A l’heure actuelle, il subsiste encore 3 000 points noirs sur le réseau français de téléphonie. Un record en Europe de l’ouest. Les éliminer signifie pour les trois opérateurs de lourds investissements, synonymes d’une amputation délicate de leurs profits, lesquels sont surveillés par les actionnaires comme le lait sur le feu. Mais, entre une concurrence à peine bâillonnée par un jeu tarifaire subtil un endettement qui vire au rouge comme c’est le cas de France Télécom, la période se prête mal à l’investissement dans l’économie équitable. Pour ces champions de la communication tout azimut l’heure serait plutôt, face aux réclamations des laissés pour compte du mobile, à la politique de la sourde oreille.
Une attitude dangereuse qui pourrait bien se heurter à l’arme coercitive de choc du gouvernement: le renouvellement des licences. L’affaire, sans faire grand bruit sur la place publique revêt donc des allures légèrement conflictuelles. Des contrats ont pourtant été déjà passés entre le gouvernement et les opérateurs. Ceux-ci fixaient comme objectif premier l’équipement, d’ici à trois ans, des 1200 premières communes parmi les malheureuses oubliées des réseaux. Coût de cette première opération : 250 millions d’euros. Un montant qui a de quoi refroidir les financiers les plus solides.
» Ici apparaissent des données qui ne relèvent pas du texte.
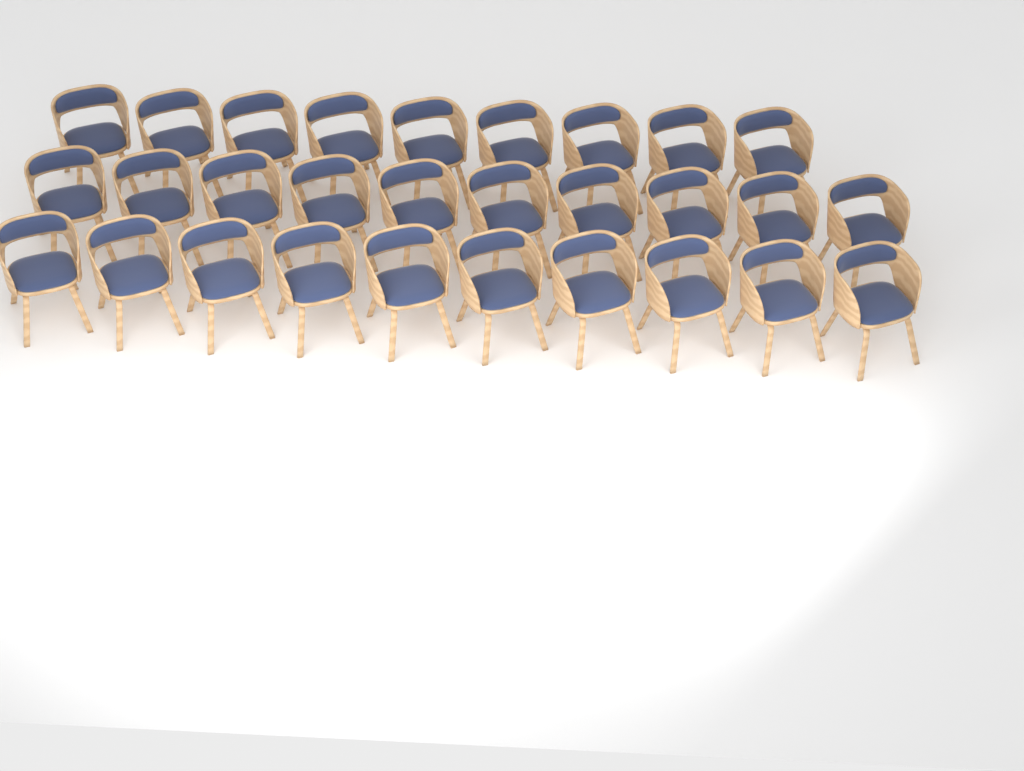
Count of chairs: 29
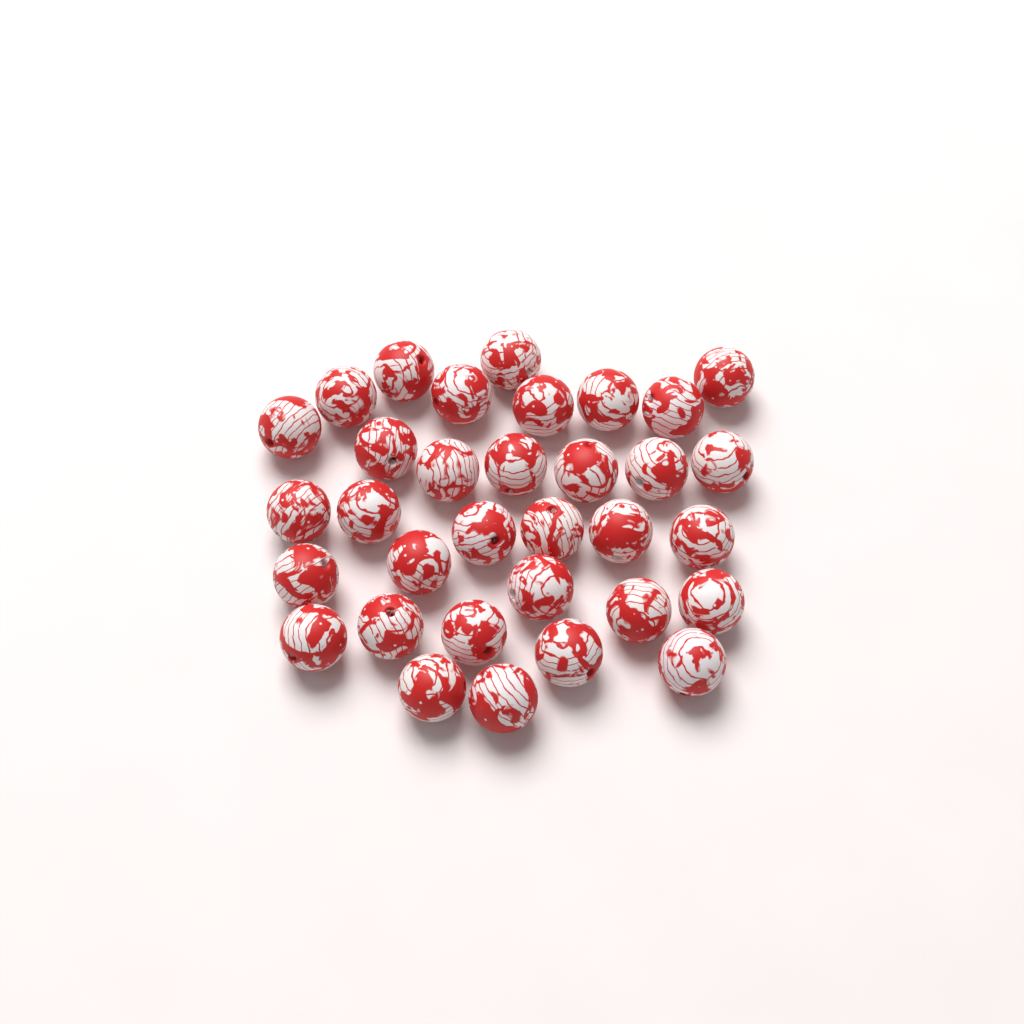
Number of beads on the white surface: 33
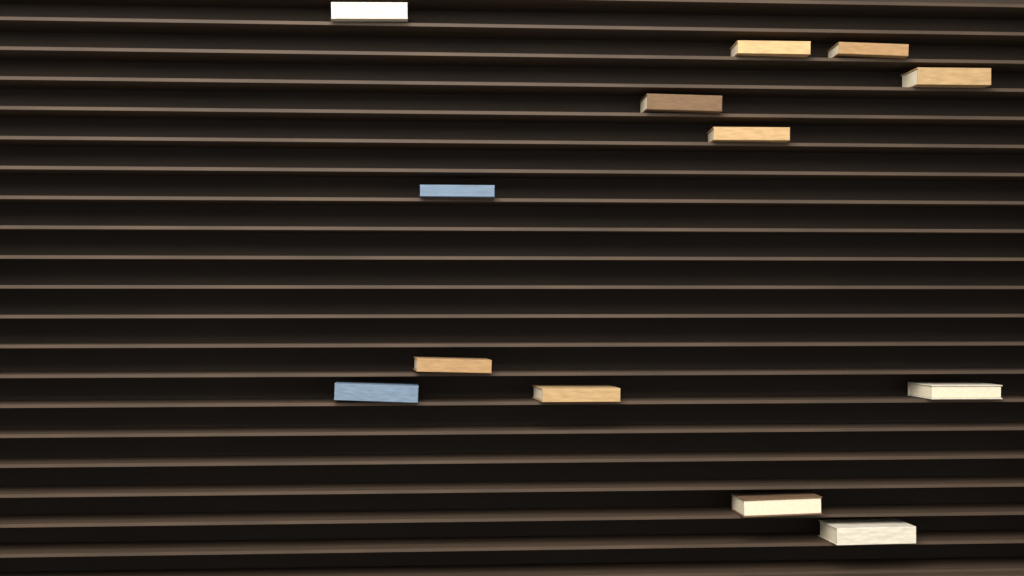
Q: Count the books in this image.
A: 13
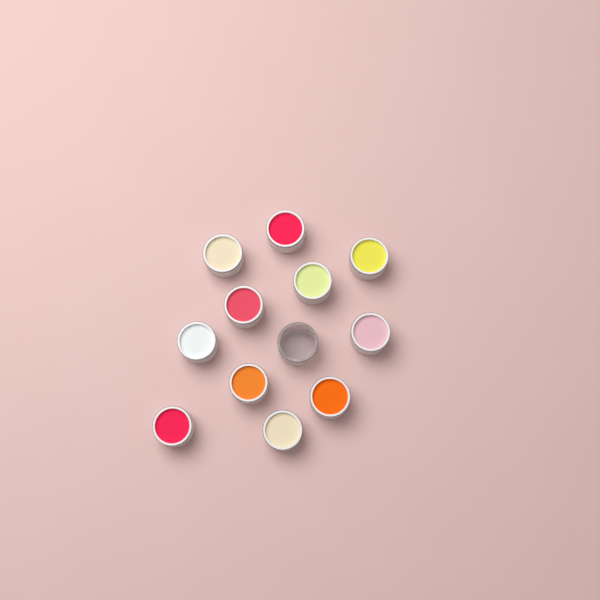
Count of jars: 12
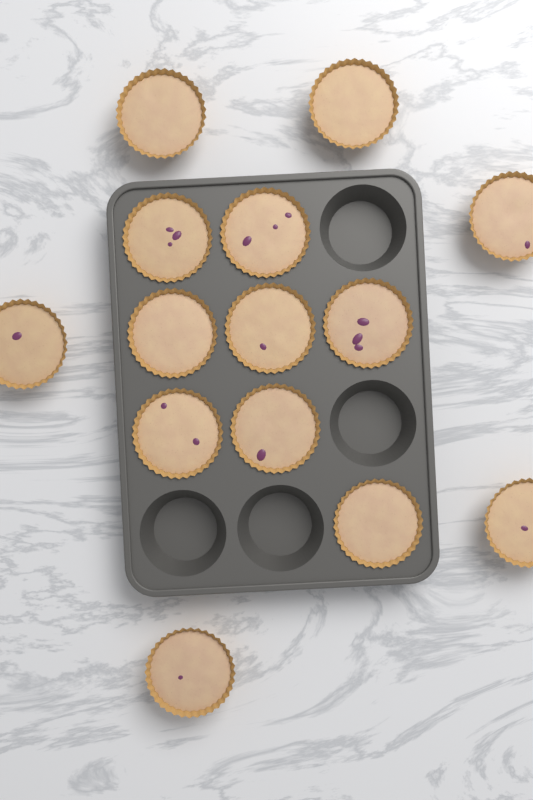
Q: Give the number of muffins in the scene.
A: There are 14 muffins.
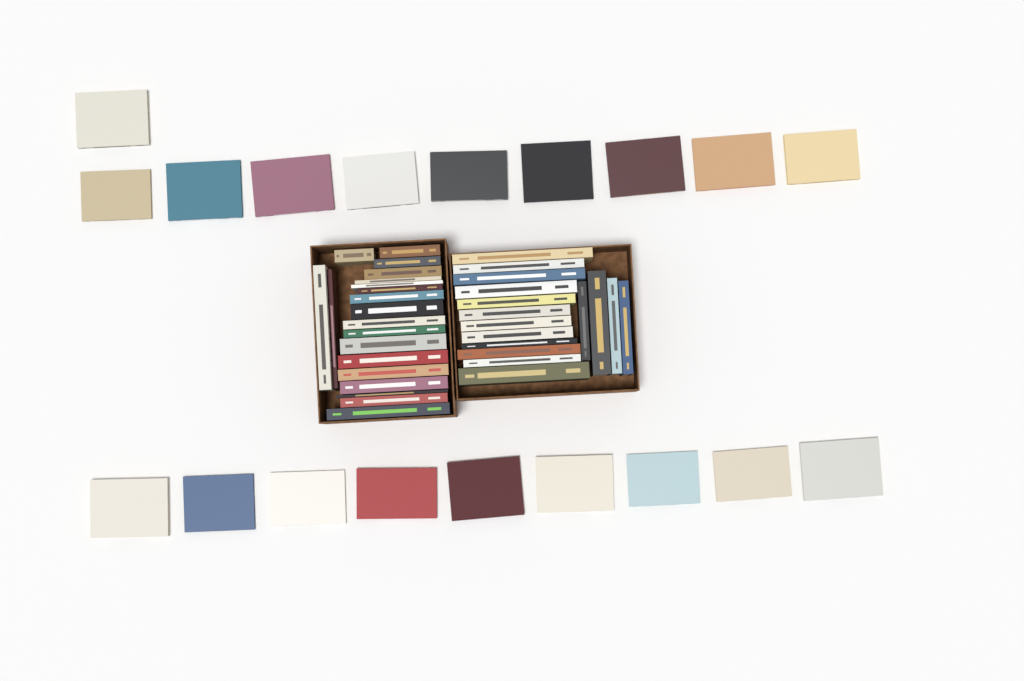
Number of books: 55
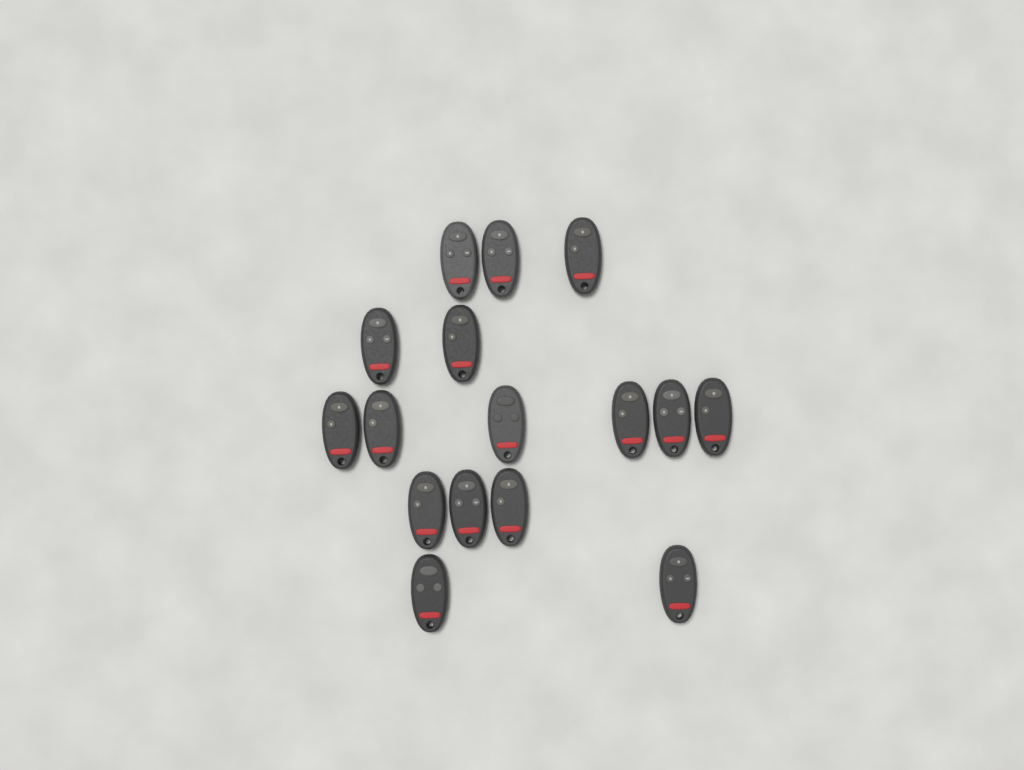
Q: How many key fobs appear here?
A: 16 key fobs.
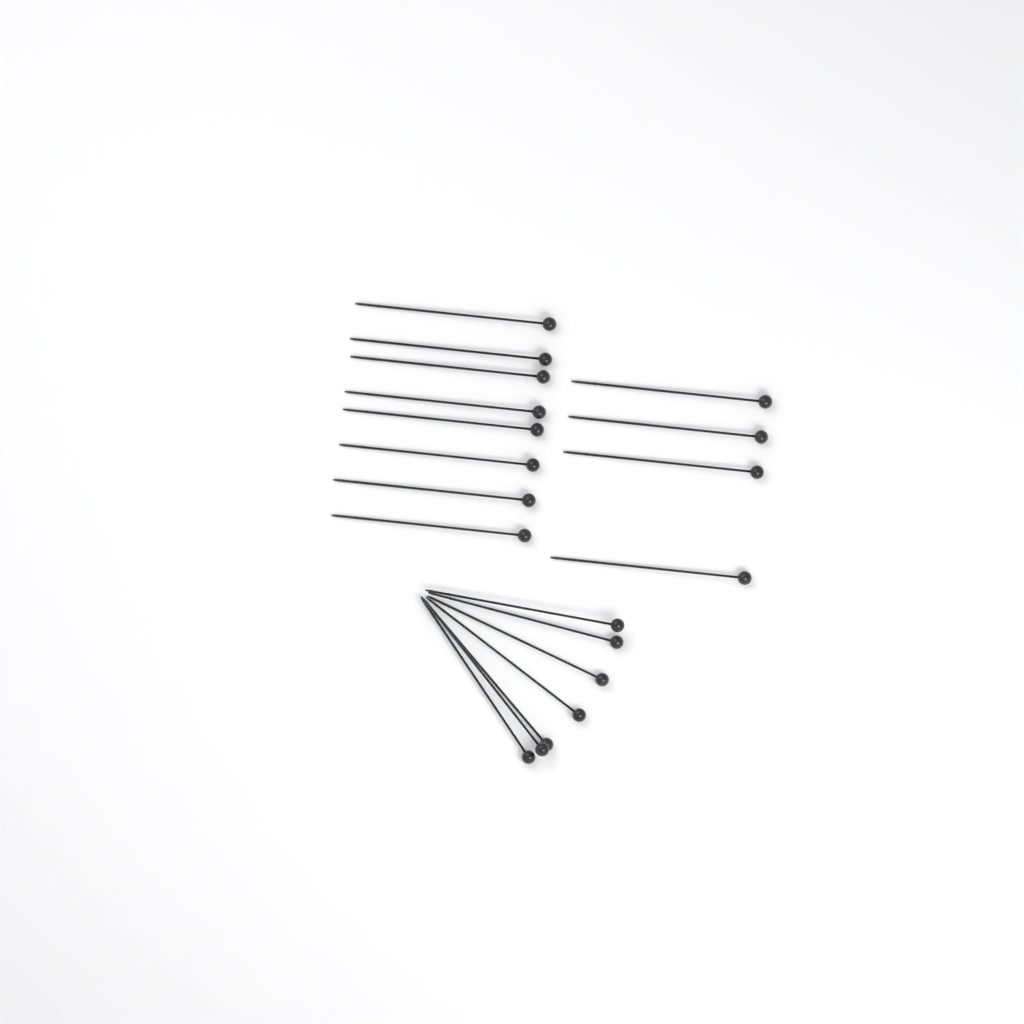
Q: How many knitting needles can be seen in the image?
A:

Aujourd'hui, à peine 350 sites ont donc fait l’objet d’un accord entre collectivités et opérateurs, et seuls quelques pylônes ont été installés. Pour le gouvernement on est encore loin du compte. Sachant qu’il faut 24 mois pour installer un relais, en l’absence d’une réaction rapide des opérateurs, l’affaire pourrait bien prendre une vilaine tournure politique dans les régions concernées. Par le jeu classique de l’action/réaction, ce sont à leurs tours les échéances électorales qui, du coup, pourraient pâtir du manque d’efficacité des politiques face à l’inertie des opérateurs. Alors, coté Matignon, on commence à s’agiter sérieusement autour du mobile…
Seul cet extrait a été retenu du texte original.